A 19-and-a-half-foot antenna just got the best view on Drexel University’s campus. Mounted atop the 205-foot Millennium Hall dormitory, the mast designed by a group of electrical engineers from Drexel, will give researchers a perfect vantage point to test out theories of wireless networking that could do much more than boost your cellular reception.
The antenna’s installation in late March has turned Drexel into one of nine National Science Foundation hotspots for testing a high-powered wireless broadband system called WiMAX.
Among other uses, WiMAX was developed to deliver what cable and communications providers call the “last mile” connection. This means that the WiMAX signal is sufficiently strong over a relatively short distance that it could replace the hard wiring for cable, telephone or internet to the consumer.
For researchers like Moshe Kam, PhD, a professor in the College of Engineering who has shepherded the project for the last three years, getting the antenna installed opens a wide spectrum of research and implementation opportunities. The most important opportunity is to test new ideas about wireless communications, and validate new variations of the next-generation wireless technology in an actual urban environment with real users.
“We plan to use the communication channel enabled by this antenna to verify coverage models that have been developed already, and to identify and measure any gaps between their performance predictions and actual behavior,” said Kam, who, along with Kapil Dandekar, PhD, also of the College of Engineering, serve as the lead researchers on the project. “We will perform what amounts to a series of stress tests, to see how much load
the network can handle, what ranges are achievable, what kind of interference sources are affecting performance and how to mitigate them. We will measure how much power must be transmitted to guarantee certain performance for the user, and at what point additional resources such as bandwidth and power provide only diminishing returns. These tests will give us actual results, they would validate or challenge theoretical predictions, and they are much more reliable and valuable than numerical simulations.”
The new installation also makes Drexel an important component of an NSF program called Global Environment for Network Innovations. This is a high-speed, high-capacity computing network started in the mid-90s – designed to meet the data transfer demands of research institutions around the country.
Drexel joins a group of eight other research centers,–including Columbia, UCLA, Rutgers and Temple– that are expanding the wireless capabilities of GENI by implementing this WiMAX technology.
“This new installation means we that will have access to, and become part of, a nationwide network,” Kam said. “Researchers from Drexel and other institutions in the GENI program will be able to request time for their experiments on nodes installed in other institutions.
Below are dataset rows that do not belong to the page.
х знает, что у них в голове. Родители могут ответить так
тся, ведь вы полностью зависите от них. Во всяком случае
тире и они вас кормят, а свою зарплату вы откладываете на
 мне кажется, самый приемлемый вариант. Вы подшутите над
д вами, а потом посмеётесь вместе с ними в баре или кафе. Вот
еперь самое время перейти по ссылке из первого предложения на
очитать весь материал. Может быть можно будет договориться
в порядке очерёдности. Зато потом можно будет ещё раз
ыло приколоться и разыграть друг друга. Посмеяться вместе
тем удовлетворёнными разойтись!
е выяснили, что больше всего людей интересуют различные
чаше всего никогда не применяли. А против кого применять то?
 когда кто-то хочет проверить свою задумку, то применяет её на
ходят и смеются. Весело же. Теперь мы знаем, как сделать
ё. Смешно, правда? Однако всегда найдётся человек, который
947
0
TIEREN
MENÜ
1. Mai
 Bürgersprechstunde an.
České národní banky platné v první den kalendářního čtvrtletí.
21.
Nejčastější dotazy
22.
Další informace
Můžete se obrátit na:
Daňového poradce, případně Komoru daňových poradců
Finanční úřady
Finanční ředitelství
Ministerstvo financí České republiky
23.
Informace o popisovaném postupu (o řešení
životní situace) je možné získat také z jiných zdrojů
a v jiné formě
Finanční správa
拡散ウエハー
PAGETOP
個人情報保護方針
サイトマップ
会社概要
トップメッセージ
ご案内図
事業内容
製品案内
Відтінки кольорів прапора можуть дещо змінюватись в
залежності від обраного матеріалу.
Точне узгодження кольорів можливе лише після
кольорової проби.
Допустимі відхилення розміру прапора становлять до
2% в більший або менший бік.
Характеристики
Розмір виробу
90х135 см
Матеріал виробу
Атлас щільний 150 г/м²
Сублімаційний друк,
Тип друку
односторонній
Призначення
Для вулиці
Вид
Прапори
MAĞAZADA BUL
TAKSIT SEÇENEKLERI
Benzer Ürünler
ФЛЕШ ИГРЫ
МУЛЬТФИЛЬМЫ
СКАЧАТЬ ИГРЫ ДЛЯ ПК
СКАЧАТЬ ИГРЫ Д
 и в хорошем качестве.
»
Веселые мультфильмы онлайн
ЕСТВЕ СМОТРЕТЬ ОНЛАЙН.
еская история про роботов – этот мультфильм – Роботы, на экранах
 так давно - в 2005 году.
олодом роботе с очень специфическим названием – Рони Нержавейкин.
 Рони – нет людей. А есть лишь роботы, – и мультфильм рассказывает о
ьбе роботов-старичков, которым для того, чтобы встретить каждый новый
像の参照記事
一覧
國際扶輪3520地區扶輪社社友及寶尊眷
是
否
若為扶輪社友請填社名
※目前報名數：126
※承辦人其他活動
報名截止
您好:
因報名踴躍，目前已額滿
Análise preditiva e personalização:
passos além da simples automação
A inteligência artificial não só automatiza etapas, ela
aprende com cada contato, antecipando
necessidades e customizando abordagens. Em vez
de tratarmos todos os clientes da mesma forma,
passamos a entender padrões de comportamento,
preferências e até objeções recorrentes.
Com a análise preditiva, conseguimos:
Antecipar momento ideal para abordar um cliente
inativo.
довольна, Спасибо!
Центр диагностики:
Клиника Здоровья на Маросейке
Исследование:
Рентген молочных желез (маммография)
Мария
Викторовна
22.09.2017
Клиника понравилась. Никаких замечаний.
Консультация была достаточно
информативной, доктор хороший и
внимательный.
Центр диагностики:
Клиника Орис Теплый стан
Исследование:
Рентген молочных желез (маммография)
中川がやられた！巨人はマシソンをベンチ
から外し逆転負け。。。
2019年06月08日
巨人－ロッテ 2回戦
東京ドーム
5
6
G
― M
In this manner they would be able to to compare performance of the same system, with the same technical parameters, in different geographical environments and electromagnetic-signal propagation conditions. The result is likely to refine existing propagation and performance models and improve future commercial designs”
As part of the GENI program, Drexel will also be collaborating with local partners Temple and Rutgers to explore the capabilities of a smart WiMAX network that could adjust to accommodate broadband demand using equipment at all three sites.
“I think one day we’ll see smart-networking of this kind, making near-optimal use of distributed resources and used widely by cable and internet providers,” Kam said. “We are happy to have the opportunity to help pave the way to that goal.”